I didn’t know of any rock ’n’ roll guys who didn’t cheat on their wives or girlfriends. They’d have sex with someone and the next day have no recollection of who that person was. Did that count as infidelity? Then there were any number of “behind the stalls in dressing rooms” moments. What about those—did they count? The rules, it seemed, were foggy, bendable, forever in play. Out of town and out of sight, James would get wasted alongside his “brothers” and end up doing God knows what with God knows whom. Rock ’n’ roll aside, men did these things anyway, I told myself, especially when their beauteous wives are transformed suddenly into mothers: milk-spewing, overprotective lionesses, preoccupied with the safety and well-being of their kids, the husbands in turn feeling rejected and becoming resentful small children themselves. Around that time I read Tolstoy’s novella The Kreutzer Sonata, which tells the story of a man who claims his marriage began to deteriorate when he first had sex with his wife. The man describes sex in the most guilt-ridden terms, as a perversion, an obscenity, a “fall” from a quixotic ideal of purity, and tells how after his wife had children, he began to hate her. It made a huge impression on me.

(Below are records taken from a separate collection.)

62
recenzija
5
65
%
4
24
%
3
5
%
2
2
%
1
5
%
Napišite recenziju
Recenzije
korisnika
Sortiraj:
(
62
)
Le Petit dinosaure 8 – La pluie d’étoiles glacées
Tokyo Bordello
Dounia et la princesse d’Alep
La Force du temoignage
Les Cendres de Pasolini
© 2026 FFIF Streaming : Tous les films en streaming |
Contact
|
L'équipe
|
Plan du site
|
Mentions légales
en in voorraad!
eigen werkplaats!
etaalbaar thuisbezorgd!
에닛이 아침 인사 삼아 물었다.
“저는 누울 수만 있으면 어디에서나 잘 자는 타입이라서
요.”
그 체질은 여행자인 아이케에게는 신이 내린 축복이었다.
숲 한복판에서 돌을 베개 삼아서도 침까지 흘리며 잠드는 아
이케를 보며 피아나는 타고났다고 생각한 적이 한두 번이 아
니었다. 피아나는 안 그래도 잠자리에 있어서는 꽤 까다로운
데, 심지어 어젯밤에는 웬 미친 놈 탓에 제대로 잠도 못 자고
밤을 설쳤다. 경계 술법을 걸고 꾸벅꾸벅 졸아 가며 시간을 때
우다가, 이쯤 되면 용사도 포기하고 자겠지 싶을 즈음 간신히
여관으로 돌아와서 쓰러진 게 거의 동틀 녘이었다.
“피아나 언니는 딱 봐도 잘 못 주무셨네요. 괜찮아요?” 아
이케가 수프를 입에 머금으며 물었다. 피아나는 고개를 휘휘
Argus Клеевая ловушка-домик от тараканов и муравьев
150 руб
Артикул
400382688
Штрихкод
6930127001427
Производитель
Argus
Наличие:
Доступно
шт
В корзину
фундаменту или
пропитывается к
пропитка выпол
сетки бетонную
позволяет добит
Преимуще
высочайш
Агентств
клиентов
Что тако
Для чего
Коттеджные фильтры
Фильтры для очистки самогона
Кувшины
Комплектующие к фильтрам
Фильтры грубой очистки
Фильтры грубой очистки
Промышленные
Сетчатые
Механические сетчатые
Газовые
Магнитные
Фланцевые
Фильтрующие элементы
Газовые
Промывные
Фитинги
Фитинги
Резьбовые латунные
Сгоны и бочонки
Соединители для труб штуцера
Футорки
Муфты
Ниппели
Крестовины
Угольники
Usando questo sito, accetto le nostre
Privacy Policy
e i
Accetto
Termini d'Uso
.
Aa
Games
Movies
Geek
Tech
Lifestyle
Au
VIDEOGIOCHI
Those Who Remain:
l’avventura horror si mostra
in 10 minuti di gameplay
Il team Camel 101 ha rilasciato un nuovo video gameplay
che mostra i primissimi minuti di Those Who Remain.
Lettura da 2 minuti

The down-tempo unraveling of our marriage began when I discovered that James had had a dalliance with one of his backup singers during his 1979 summer tour. A close friend mentioned it to me casually, assuming I must already know, but it came as news to me. It was a discovery that opened a revolving door of mutual deception. As revolving doors go, was this one going to stop and let me out, or keep spinning? I confronted James about it, going so far as to fall onto the rug in despair. “This isn’t about you,” James said coldly. But if it wasn’t about me, who, then, was it about? Did James feel, as I did, that we were not really living, but merely simulating? That something once clear, sharp, generous, infinite, a window view looking out over some forever landscape, was now too hazy to see through?
* * *
Smarting with hurt, and feeling unloved and alone, I embarked on my first extramarital
relationship with another man. Scott Litt was my engineer, and when I confided in Scott how unvalued and uncared for I felt in my marriage to James, he let me know repeatedly that it was okay for me to flirt with other men, as if that was news. The recording studio had a suggestion box where anyone could leave anonymous notes, and two or three of them, I remember, said, Dump James. It was obvious they could have come from no one but Scott. He came to be one of the few men in my life whom I really trust.
In light of Scott’s and my relationship, my producer, Mike Mainieri, insisted I had to tell James in the name of honesty. Why I so instantly took his word over my instinct to wait is beyond me. I guess I wanted to hurt James very badly. The following weekend, on the Vineyard, as James and I sat on a boulder in a field we called “the poison ivy patch,” I confessed, and felt tormented doing so. In spite of whatever dalliances James had had over the years, I couldn’t bear to break the vow that, when I had made it, felt as religious as any experience I’d ever had. It was then that James confessed that he’d been “seeing a few other women,” among them Evey: an Asian dancer who, he told me, was currently living in the fourth-floor walkup apartment on West Seventieth Street he used for rehearsals.
It was an awful conversation, one I didn’t want to have. Nor did I wish to spend a second longer with Scott if there was the remotest possibility that James’s and my marriage could be on solid footing again. I left the conversation with the conviction that James’s “thing” with Evey was temporary, but as time went on, it became clear that Evey wasn’t going anywhere, and that James didn’t want her to, either. The one time I asked, James had refused to let me meet Evey. “She won’t talk to you,” he said.